To-do item: Format the entries below as a numbered list, omitting the blank lines.

Data for analysis:
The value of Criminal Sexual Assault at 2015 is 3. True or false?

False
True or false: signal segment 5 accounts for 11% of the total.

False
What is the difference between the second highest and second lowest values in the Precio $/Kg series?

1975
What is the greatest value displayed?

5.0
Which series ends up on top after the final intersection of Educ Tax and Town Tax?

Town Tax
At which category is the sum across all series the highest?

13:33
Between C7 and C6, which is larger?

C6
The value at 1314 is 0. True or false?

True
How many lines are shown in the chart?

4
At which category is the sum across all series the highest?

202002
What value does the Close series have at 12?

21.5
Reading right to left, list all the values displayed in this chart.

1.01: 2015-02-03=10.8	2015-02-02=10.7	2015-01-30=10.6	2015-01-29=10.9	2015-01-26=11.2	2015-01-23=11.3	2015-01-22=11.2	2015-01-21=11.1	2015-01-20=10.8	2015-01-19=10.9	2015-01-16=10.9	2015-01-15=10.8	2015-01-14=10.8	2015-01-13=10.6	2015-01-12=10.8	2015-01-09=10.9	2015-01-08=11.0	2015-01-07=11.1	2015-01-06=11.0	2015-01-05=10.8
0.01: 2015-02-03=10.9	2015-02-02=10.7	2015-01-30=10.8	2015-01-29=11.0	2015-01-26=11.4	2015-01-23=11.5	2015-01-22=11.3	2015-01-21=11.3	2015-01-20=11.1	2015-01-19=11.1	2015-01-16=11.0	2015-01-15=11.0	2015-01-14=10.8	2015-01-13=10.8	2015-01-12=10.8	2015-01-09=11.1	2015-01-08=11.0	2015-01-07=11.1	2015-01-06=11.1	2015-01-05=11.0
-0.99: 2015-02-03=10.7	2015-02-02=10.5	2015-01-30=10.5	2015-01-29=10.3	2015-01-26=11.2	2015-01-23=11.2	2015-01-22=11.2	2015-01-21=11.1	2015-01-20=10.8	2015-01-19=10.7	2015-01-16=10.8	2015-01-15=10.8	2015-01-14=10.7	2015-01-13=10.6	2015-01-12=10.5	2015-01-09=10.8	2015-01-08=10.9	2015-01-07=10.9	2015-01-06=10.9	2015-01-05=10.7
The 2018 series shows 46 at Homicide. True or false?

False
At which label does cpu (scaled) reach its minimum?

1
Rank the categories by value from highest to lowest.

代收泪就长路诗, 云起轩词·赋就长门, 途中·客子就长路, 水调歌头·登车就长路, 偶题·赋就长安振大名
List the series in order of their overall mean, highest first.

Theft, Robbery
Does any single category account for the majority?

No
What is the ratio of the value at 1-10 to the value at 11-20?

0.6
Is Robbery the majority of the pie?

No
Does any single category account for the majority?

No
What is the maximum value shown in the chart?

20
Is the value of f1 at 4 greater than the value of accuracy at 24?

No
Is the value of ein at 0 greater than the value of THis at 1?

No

Response:
1. The value of Criminal Sexual Assault at 2015 is 3. True or false?
2. False
3. True or false: signal segment 5 accounts for 11% of the total.
4. False
5. What is the difference between the second highest and second lowest values in the Precio $/Kg series?
6. 1975
7. What is the greatest value displayed?
8. 5.0
9. Which series ends up on top after the final intersection of Educ Tax and Town Tax?
10. Town Tax
11. At which category is the sum across all series the highest?
12. 13:33
13. Between C7 and C6, which is larger?
14. C6
15. The value at 1314 is 0. True or false?
16. True
17. How many lines are shown in the chart?
18. 4
19. At which category is the sum across all series the highest?
20. 202002
21. What value does the Close series have at 12?
22. 21.5
23. Reading right to left, list all the values displayed in this chart.
24. 1.01: 2015-02-03=10.8	2015-02-02=10.7	2015-01-30=10.6	2015-01-29=10.9	2015-01-26=11.2	2015-01-23=11.3	2015-01-22=11.2	2015-01-21=11.1	2015-01-20=10.8	2015-01-19=10.9	2015-01-16=10.9	2015-01-15=10.8	2015-01-14=10.8	2015-01-13=10.6	2015-01-12=10.8	2015-01-09=10.9	2015-01-08=11.0	2015-01-07=11.1	2015-01-06=11.0	2015-01-05=10.8
25. 0.01: 2015-02-03=10.9	2015-02-02=10.7	2015-01-30=10.8	2015-01-29=11.0	2015-01-26=11.4	2015-01-23=11.5	2015-01-22=11.3	2015-01-21=11.3	2015-01-20=11.1	2015-01-19=11.1	2015-01-16=11.0	2015-01-15=11.0	2015-01-14=10.8	2015-01-13=10.8	2015-01-12=10.8	2015-01-09=11.1	2015-01-08=11.0	2015-01-07=11.1	2015-01-06=11.1	2015-01-05=11.0
26. -0.99: 2015-02-03=10.7	2015-02-02=10.5	2015-01-30=10.5	2015-01-29=10.3	2015-01-26=11.2	2015-01-23=11.2	2015-01-22=11.2	2015-01-21=11.1	2015-01-20=10.8	2015-01-19=10.7	2015-01-16=10.8	2015-01-15=10.8	2015-01-14=10.7	2015-01-13=10.6	2015-01-12=10.5	2015-01-09=10.8	2015-01-08=10.9	2015-01-07=10.9	2015-01-06=10.9	2015-01-05=10.7
27. The 2018 series shows 46 at Homicide. True or false?
28. False
29. At which label does cpu (scaled) reach its minimum?
30. 1
31. Rank the categories by value from highest to lowest.
32. 代收泪就长路诗, 云起轩词·赋就长门, 途中·客子就长路, 水调歌头·登车就长路, 偶题·赋就长安振大名
33. List the series in order of their overall mean, highest first.
34. Theft, Robbery
35. Does any single category account for the majority?
36. No
37. What is the ratio of the value at 1-10 to the value at 11-20?
38. 0.6
39. Is Robbery the majority of the pie?
40. No
41. Does any single category account for the majority?
42. No
43. What is the maximum value shown in the chart?
44. 20
45. Is the value of f1 at 4 greater than the value of accuracy at 24?
46. No
47. Is the value of ein at 0 greater than the value of THis at 1?
48. No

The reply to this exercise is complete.